◆ **原文**:
◆ ◆ ◆
アミノ変性シリコーンの市販品としては、「KF−865」[−30℃での粘度=350mPa・s、信越化学工業(株)製]等が挙げられる。
【0018】
本発明のシートベルトウェビング用処理剤は、水性分散体として使用する場合、更に非イオン性界面活性剤(C)を含有することが好ましい。
非イオン性界面活性剤(C)の含有量は、炭化水素系合成オイル(A)及び非イオン性界面活性剤(C)の全重量に基づいて、乳化性の観点から好ましくは1〜70重量%であり、更に好ましくは20〜65重量%であり、特に好ましくは40〜60重量%である。
【0019】
非イオン性界面活性剤(C)としては、多価アルコール脂肪酸エステル、多価アルコール脂肪酸エステルアルキレンオキサイド付加物(以下、アルキレンオキサイドをAOと略記する。)、脂肪族アルコールのAO付加物、脂肪酸アルカノールアミド、ポリオキシアルキレンアルキルフェニルエーテル、ポリオキシアルキレンアルキルアミン、及びアルキルアミンオキサイド等が挙げられる。これらのうち、前記(A)及び(B)の乳化性の観点から、好ましくは多価アルコール脂肪酸エステル、多価アルコール脂肪酸エステルAO付加物、脂肪族アルコールのAO付加物及びポリオキシアルキレンアルキルフェニルエーテルであり、更に好ましくは多価アルコール脂肪酸エステル及び多価アルコール脂肪酸エステルAO付加物である。AOとしては、エチレンオキサイド(以下、EOと略記する。)、プロピレンオキサイド(以下、POと略記する。)及びブチレンオキサイド等が挙げられる。AOは、1種又は2種以上の併用であってもよい。なお、2種以上のAOを併用する場合は、ブロック付加(チップ型、バランス型及び活性セカンダリー型等)でもランダム付加でもよい。
【0020】
多価アルコール脂肪酸エステルの具体例としては、ペンタエリスリトールモノラウレート、ペンタエリスリトールモノオレアート、ソルビタンモノラウレート、ソルビタンモノステアレート、ソルビタンジラウレート、ソルビタンジステアレート、ソルビタンジオレアート及びショ糖モノステアレート等が挙げられる。
◆ ◆ ◆
(書き起こしたページ内容)
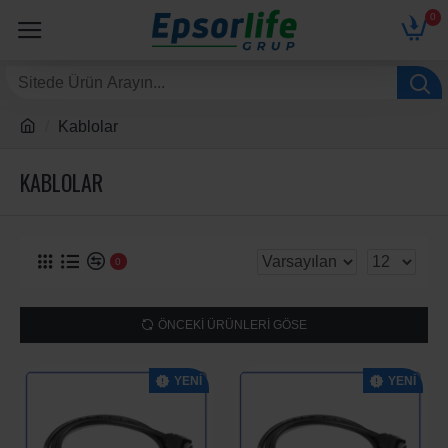
0
Kablolar
KABLOLAR
0
ÖNCEKI ÜRÜNLERI GÖSE
YENI
YENI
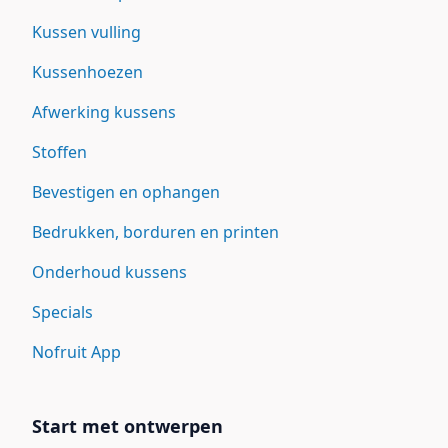
Kussen vulling
Kussenhoezen
Afwerking kussens
Stoffen
Bevestigen en ophangen
Bedrukken, borduren en printen
Onderhoud kussens
Specials
Nofruit App
Start met ontwerpen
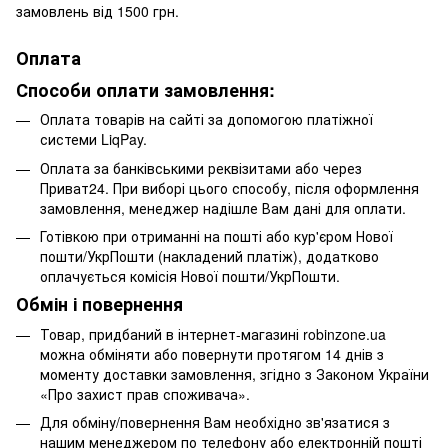
замовлень від 1500 грн.
Оплата
Способи оплати замовлення:
Оплата товарів на сайті за допомогою платіжної
системи LiqPay.
Оплата за банківськими реквізитами або через
Приват24. При виборі цього способу, після оформлення
замовлення, менеджер надішле Вам дані для оплати.
Готівкою при отриманні на пошті або кур'єром Нової
пошти/УкрПошти (накладений платіж), додатково
оплачується комісія Нової пошти/УкрПошти.
Обмін і повернення
Товар, придбаний в інтернет-магазині robinzone.ua
можна обміняти або повернути протягом 14 днів з
моменту доставки замовлення, згідно з Законом України
«Про захист прав споживача».
Для обміну/повернення Вам необхідно зв'язатися з
нашим менеджером по телефону або електронній пошті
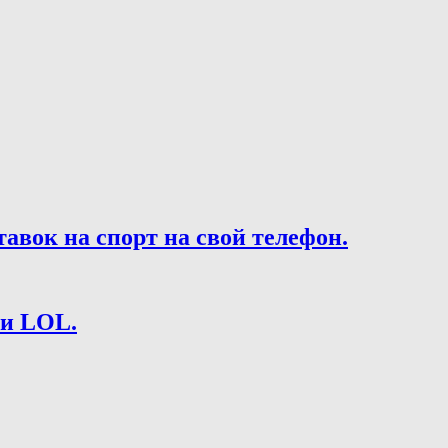
вок на спорт на свой телефон.
 и LOL.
◆ ◆ ◆
◆ **指示**: シートベルトウェビング用処理剤の原文のうち、「非イオン性界面活性剤(C)の含有量は、炭」を含む語句で始まり「ステアレート等が挙げられる。」で終わる部分を、一字も変えずに書き写せ。 記録はこの作業に関わらない。

◆ **解答**:
非イオン性界面活性剤(C)の含有量は、炭化水素系合成オイル(A)及び非イオン性界面活性剤(C)の全重量に基づいて、乳化性の観点から好ましくは1〜70重量%であり、更に好ましくは20〜65重量%であり、特に好ましくは40〜60重量%である。
【0019】
非イオン性界面活性剤(C)としては、多価アルコール脂肪酸エステル、多価アルコール脂肪酸エステルアルキレンオキサイド付加物(以下、アルキレンオキサイドをAOと略記する。)、脂肪族アルコールのAO付加物、脂肪酸アルカノールアミド、ポリオキシアルキレンアルキルフェニルエーテル、ポリオキシアルキレンアルキルアミン、及びアルキルアミンオキサイド等が挙げられる。これらのうち、前記(A)及び(B)の乳化性の観点から、好ましくは多価アルコール脂肪酸エステル、多価アルコール脂肪酸エステルAO付加物、脂肪族アルコールのAO付加物及びポリオキシアルキレンアルキルフェニルエーテルであり、更に好ましくは多価アルコール脂肪酸エステル及び多価アルコール脂肪酸エステルAO付加物である。AOとしては、エチレンオキサイド(以下、EOと略記する。)、プロピレンオキサイド(以下、POと略記する。)及びブチレンオキサイド等が挙げられる。AOは、1種又は2種以上の併用であってもよい。なお、2種以上のAOを併用する場合は、ブロック付加(チップ型、バランス型及び活性セカンダリー型等)でもランダム付加でもよい。
【0020】
多価アルコール脂肪酸エステルの具体例としては、ペンタエリスリトールモノラウレート、ペンタエリスリトールモノオレアート、ソルビタンモノラウレート、ソルビタンモノステアレート、ソルビタンジラウレート、ソルビタンジステアレート、ソルビタンジオレアート及びショ糖モノステアレート等が挙げられる。